The teachers still didn’t believe her. They knew well enough that five-year-olds could spin fanciful tales. Besides, the television news didn’t even start until 5:00 P.M. But they were disquieted enough that they wanted to investigate even if it meant leaving their lunch uneaten. The school didn’t have a radio or a television so they ran out into the street. The little girl excitedly steered them toward her apartment a few blocks away. They walked up the stairs and could see a crowd pushing its way toward the television set. Mi-ran tried to squeeze herself in. She couldn’t hear, but she could see the faces around her were all swollen and pale. A low moan emanated from the crowd and rose to the rhythm of sobbing. From the open windows, the heaving sound rose from the streets, which were still wet from an extraordinarily violent electric storm the night before.
Mi-ran was numb. She couldn’t understand it. She was a schoolteacher in training, an educated woman who knew that mortals were mad
e of flesh and blood and lived finite lives. But Kim Il-sung, she thought, was something other. If the Great Marshal could die, then anything could happen.
ALL NORTH KOREANS can recall with extraordinary clarity where they were and what they were doing when they learned of Kim Il-sung’s death. Over years of interviewing North Koreans, I’ve learned to pose the question “Where were you when you found out?” Invariably the interview subject, no matter how forgetful or recalcitrant, perks up. People who repressed so many of their traumatic memories of the 1990s can suddenly describe with great animation and detail their movements on that day.
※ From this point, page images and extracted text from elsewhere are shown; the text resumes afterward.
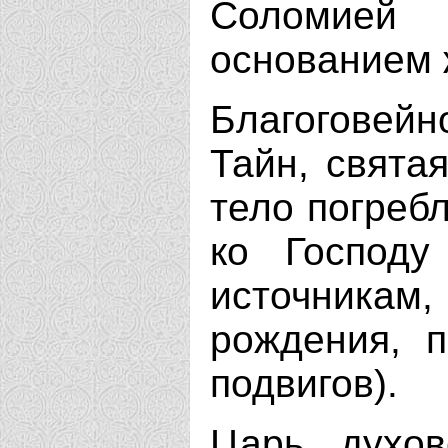
Соломией 
основанием 
Благоговей
Тайн, свята
тело погреб
ко Господу
источникам
рождения, п
подвигов).
Царь, духов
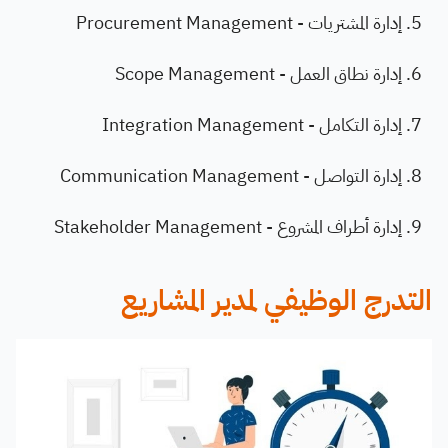
إدارة المشتريات - Procurement Management
إدارة نطاق العمل - Scope Management
إدارة التكامل - Integration Management
إدارة التواصل - Communication Management
إدارة أطراف المشروع - Stakeholder Management
التدرج الوظيفي لمدير المشاريع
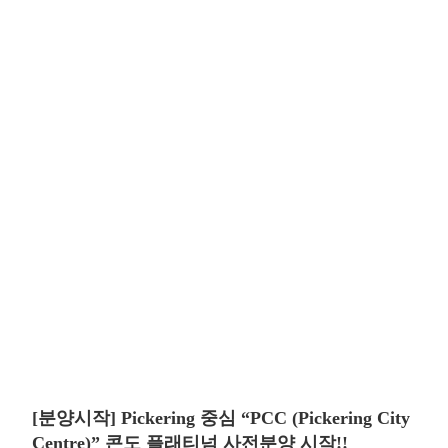
[분양시작] Pickering 중심 “PCC (Pickering City
Centre)” 콘도 플래티넘 사전분양 시작!!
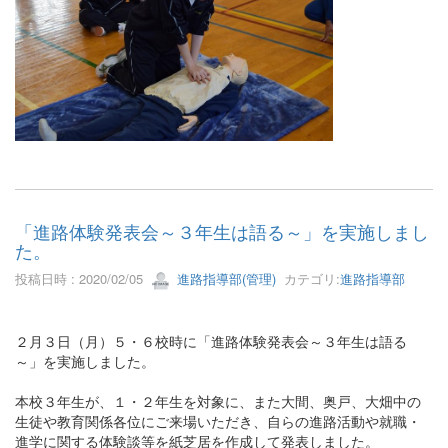
「進路体験発表会～３年生は語る～」を実施しまし
た。
投稿日時 : 2020/02/05
進路指導部(管理)
カテゴリ:
進路指導部
２月３日（月）５・６校時に「進路体験発表会～３年生は語る
～」を実施しました。
本校３年生が、１・２年生を対象に、また大間、奥戸、大畑中の
生徒や教育関係各位にご来場いただき、自らの進路活動や就職・
進学に関する体験談等を紙芝居を作成して発表しました。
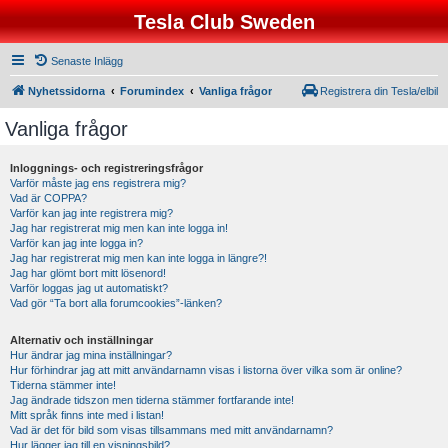
Tesla Club Sweden
Senaste Inlägg
Nyhetssidorna
Forumindex
Vanliga frågor
Registrera din Tesla/elbil
Vanliga frågor
Inloggnings- och registreringsfrågor
Varför måste jag ens registrera mig?
Vad är COPPA?
Varför kan jag inte registrera mig?
Jag har registrerat mig men kan inte logga in!
Varför kan jag inte logga in?
Jag har registrerat mig men kan inte logga in längre?!
Jag har glömt bort mitt lösenord!
Varför loggas jag ut automatiskt?
Vad gör “Ta bort alla forumcookies”-länken?
Alternativ och inställningar
Hur ändrar jag mina inställningar?
Hur förhindrar jag att mitt användarnamn visas i listorna över vilka som är online?
Tiderna stämmer inte!
Jag ändrade tidszon men tiderna stämmer fortfarande inte!
Mitt språk finns inte med i listan!
Vad är det för bild som visas tillsammans med mitt användarnamn?
Hur lägger jag till en visningsbild?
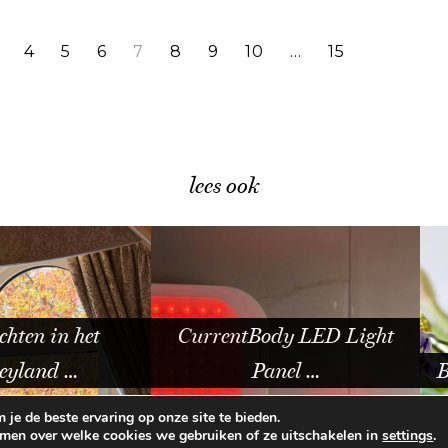
4
5
6
7
8
9
10
…
15
lees ook
n het
CurrentBody LED Light
 …
Panel …
Bloemen
je de beste ervaring op onze site te bieden.
omen over welke cookies we gebruiken of ze uitschakelen in
.
settings
E VOORWAARDEN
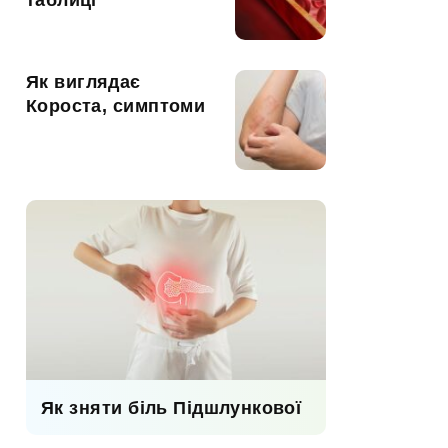
таблиці
Як виглядає
Короста, симптоми
Як зняти біль Підшлункової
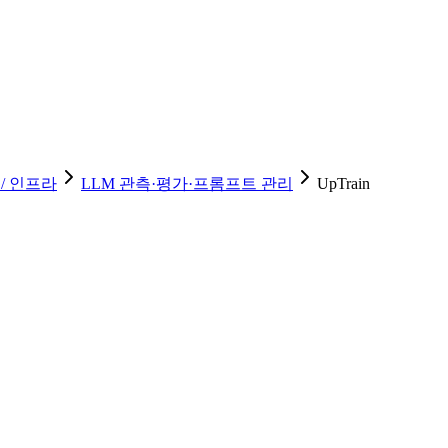
/ 인프라
LLM 관측·평가·프롬프트 관리
UpTrain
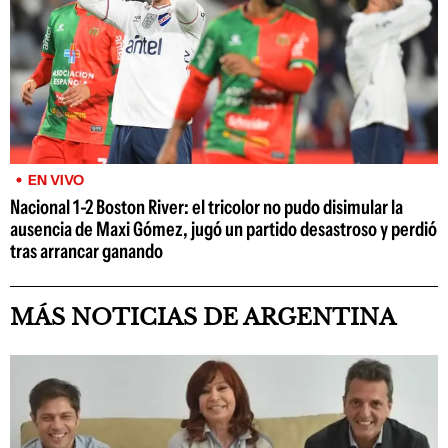
EN VIVO
Nacional 1-2 Boston River: el tricolor no pudo disimular la
ausencia de Maxi Gómez, jugó un partido desastroso y perdió
tras arrancar ganando
MÁS NOTICIAS DE ARGENTINA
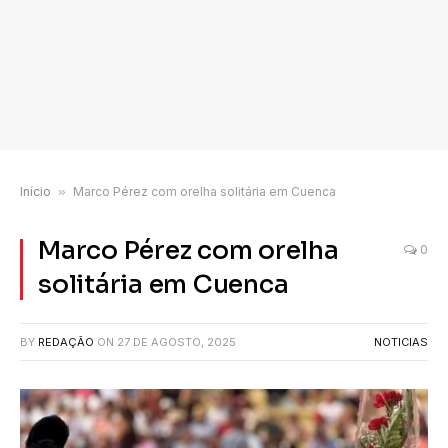
Início
»
Marco Pérez com orelha solitária em Cuenca
Marco Pérez com orelha
0
solitária em Cuenca
BY
REDAÇÃO
ON
27 DE AGOSTO, 2025
NOTICIAS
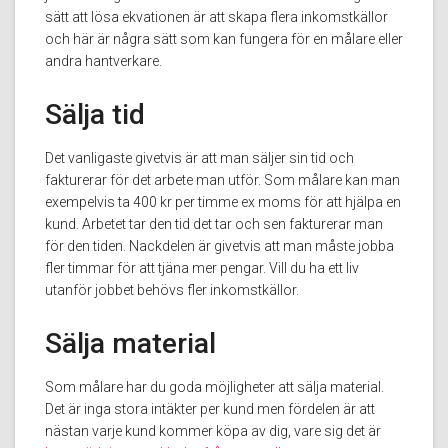
sätt att lösa ekvationen är att skapa flera inkomstkällor
och här är några sätt som kan fungera för en målare eller
andra hantverkare.
Sälja tid
Det vanligaste givetvis är att man säljer sin tid och
fakturerar för det arbete man utför. Som målare kan man
exempelvis ta 400 kr per timme ex moms för att hjälpa en
kund. Arbetet tar den tid det tar och sen fakturerar man
för den tiden. Nackdelen är givetvis att man måste jobba
fler timmar för att tjäna mer pengar. Vill du ha ett liv
utanför jobbet behövs fler inkomstkällor.
Sälja material
Som målare har du goda möjligheter att sälja material.
Det är inga stora intäkter per kund men fördelen är att
nästan varje kund kommer köpa av dig, vare sig det är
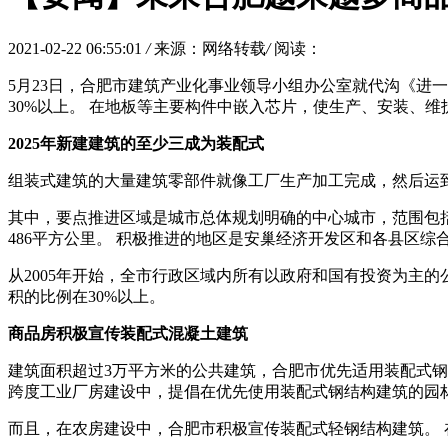
2021-02-22 06:55:01
/
来源：网络转载
/
阅读：
5月23日，合肥市建筑产业化事业领导小组办公室就代沟《进一
30%以上。 在地板等主要构件中嵌入芯片，使生产、安装、
2025年新建建筑的至少三成为装配式
组装式建筑的大量建筑零部件就像工厂生产加工完成，然后运
其中，要点推进区域是城市总体规划明确的中心城市，范围包
486平方公里。 积极推进的地区是安巢经济开发区和各县区综
从2005年开始，全市行政区域内所有以政府和国有投资为主的
积的比例在30%以上。
商品房积极宣传装配式混凝土建筑
建筑面积超过3万平方米的公共建筑，合肥市优先适用装配式钢
跨度工业厂房建设中，提倡在优先使用装配式钢结构建筑的园
而且，在农房建设中，合肥市积极宣传装配式轻钢结构建筑。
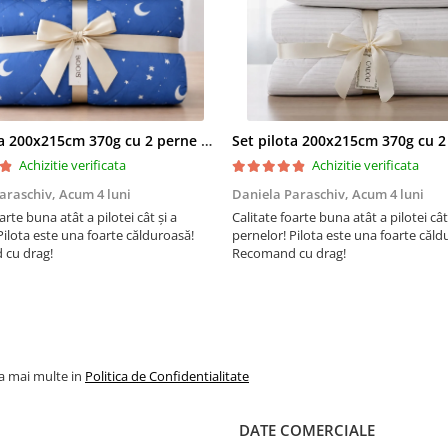
nuanță între fotografia de pr
și produs datorită prelucrării
fotografiei.*
Vezi si alte produse:
Din categoria:
Lenjerii de pa
finet
Pentru pat:
dublu
Cearceaf de pat:
fara elas
Set pilota 200x215cm 370g cu 2 perne 50x70,albastru- PLT36
Cu imprimeu:
Flori
Achizitie verificata
Achizitie verificata
Culoarea:
Alba
Brandul:
araschiv,
Acum 4 luni
Daniela Paraschiv,
Acum 4 luni
arte buna atât a pilotei cât și a
Calitate foarte buna atât a pilotei cât
Pilota este una foarte călduroasă!
pernelor! Pilota este una foarte căld
cu drag!
Recomand cu drag!
la mai multe in
Politica de Confidentialitate
DATE COMERCIALE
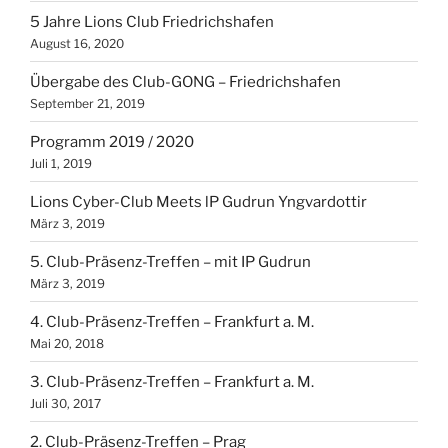
5 Jahre Lions Club Friedrichshafen
August 16, 2020
Übergabe des Club-GONG – Friedrichshafen
September 21, 2019
Programm 2019 / 2020
Juli 1, 2019
Lions Cyber-Club Meets lP Gudrun Yngvardottir
März 3, 2019
5. Club-Präsenz-Treffen – mit IP Gudrun
März 3, 2019
4. Club-Präsenz-Treffen – Frankfurt a. M.
Mai 20, 2018
3. Club-Präsenz-Treffen – Frankfurt a. M.
Juli 30, 2017
2. Club-Präsenz-Treffen – Prag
It was a moment when the ordinary laws of time and perception were frozen by shock.
The year leading up to Kim’s death was one of the most tumultuous since the Korean War. Not only was the economy moribund, not only were China and Russia now cavorting with the enemy in Seoul, North Korea was fast cementing its reputation as a rogue state. The United Nations, egged on by an aggressive new U.S. president, Bill Clinton, was demanding that North Korea open its nuclear facilities to inspection. In March 1993, North Korea declared that it would pull out of the Nuclear Non-Proliferation Treaty in order to pursue the development of nuclear weapons, setting off the first post-Cold War nuclear panic. By the next year, as North Korea moved ahead to reprocess plutonium from its nuclear reactor at Yongbyon, a sprawling nuclear campus forty-five miles north of Pyongyang, the Pentagon was drawing up plans for a preemptive strike. The North Koreans in turn were warning of imminent war. At one point, Pyongyang’s negotiator famously threatened to “turn Seoul into a sea of fire.”